Joseph et la vitre
Comme chaque jour, Joseph était là. Fidèle au poste, agenouillé devant la vitre.
Il est entré en trombe dans la pièce, claquant la porte contre le mur. Depuis le seuil, il a balayé du regard la salle, vérifiant que chaque objet était à sa place : les murs blancs avec ses étagères aux piles impeccables, les chaises, les tables où s’amoncelaient tas et panières, les appareils en surchauffe… jusqu’à fixer la vitre. Hypnotisé, il s’est approché à petits pas pour venir coller son nez au carreau épais. Plissant les yeux, louchant, tant il était proche pour scruter à travers la surface transparente.

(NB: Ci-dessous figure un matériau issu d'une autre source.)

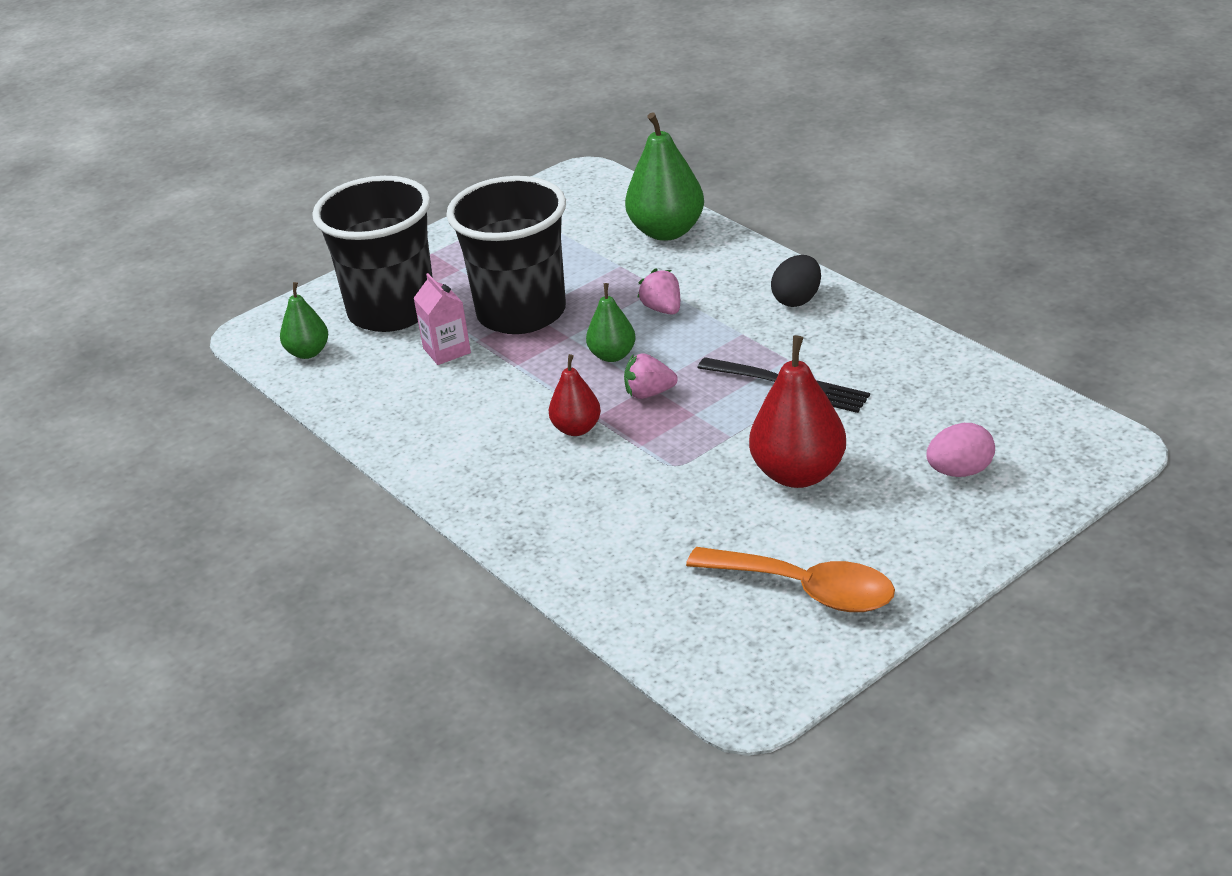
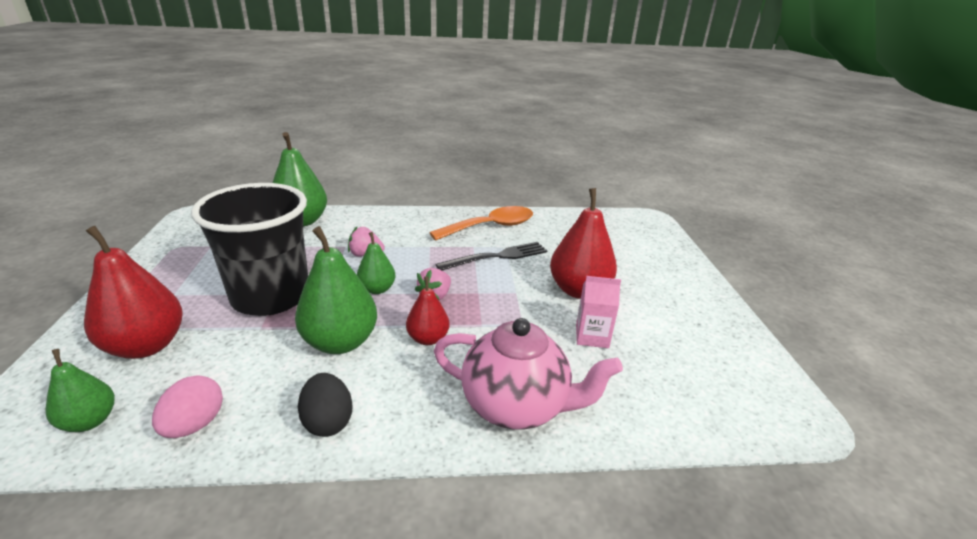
camera: 60 degrees left, 5 degrees down
(392, 311) = (146, 346): black cup -> red pear
(447, 350) = (245, 346): pink carton -> pink carton (592, 336)
(511, 389) = (340, 342): none -> green pear
(548, 523) = (516, 406): none -> pink teapot
(797, 300) = (429, 222): black egg -> black egg (328, 421)
(806, 589) = (692, 339): orange spoon -> orange spoon (491, 227)
(960, 471) = (628, 252): pink egg -> pink egg (195, 424)

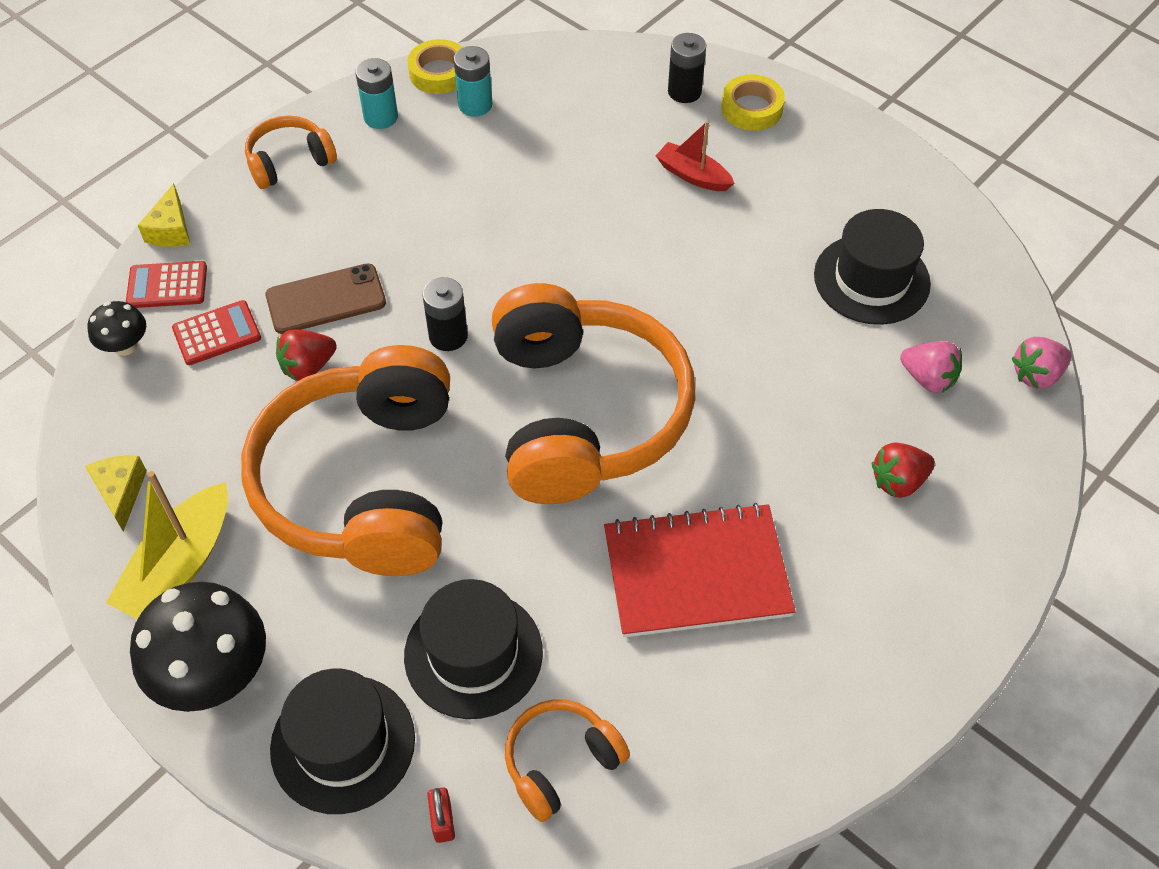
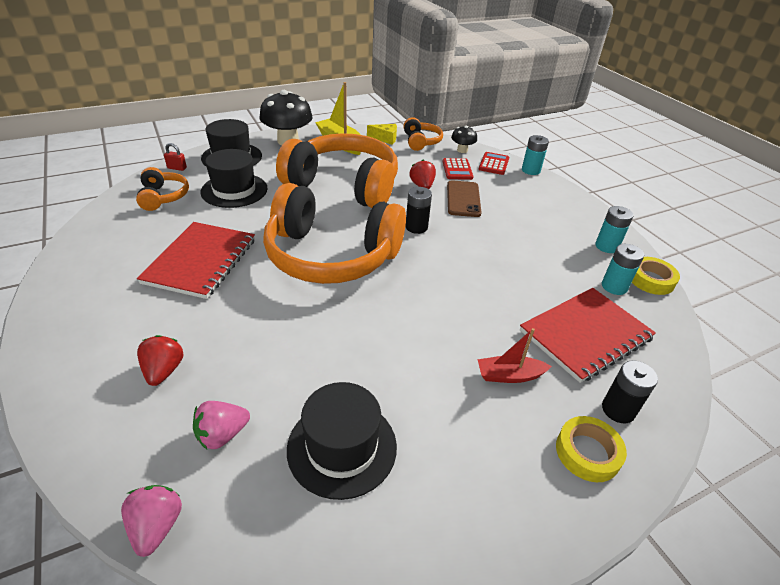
camera: 110 degrees right, 15 degrees down
(171, 230) = (530, 170): yellow cheese -> turquoise battery
(289, 162) = (572, 209): orange headphones -> orange headphones (421, 142)
(586, 123) = (585, 335): none -> red notebook
(693, 175) = (509, 375): red boat -> red boat turned 150 degrees counterclockwise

Il a fini par reculer un peu et ses yeux se sont écarquillés.
Lui, c’était bien lui sur la vitre !
Il a décalé sa tête dans différentes directions, testant la distance où son reflet disparaissait. Apparaissait. Disparaissait. Apparaissait. Disparaissait. Apparaissait.
Il a alors approché sa main du verre, pour la retirer aussitôt, toujours surpris par ce premier contact. A la fois sur ses gardes mais de plus en plus excité, il a renouvelé l’expérience, plaquant une main puis l’autre. Le reflet a disparu de sa vue, de son intérêt et de ses pensées. Il s’est laissé envahir par les sensations : les vibrations, le bruit, la chaleur et le mouvement. Il a décalé ses mains afin d'observer l’eau qui dégoulinait de l’autre côté de la paroi, le tourbillon blanc créé par la force centrifuge et, au coeur du maelstrom, le trou noir. Fasciné, il s’est laissé absorber.
— Joseph… Joseph ? Tu sais que tu n’as pas le droit d’être tout seul dans la lingerie. Ton éducatrice te cherche. Il faut que tu y ailles maintenant.
Joseph s’est laissé emmener. Sa petite main tirée vers la sortie, la tête dévissée pour pouvoir regarder le plus longtemps possible le hublot… " 1600 tours minute. 1600 tours minute.1600 tours minute" a répété Joseph, longtemps encore après que la porte se soit refermée.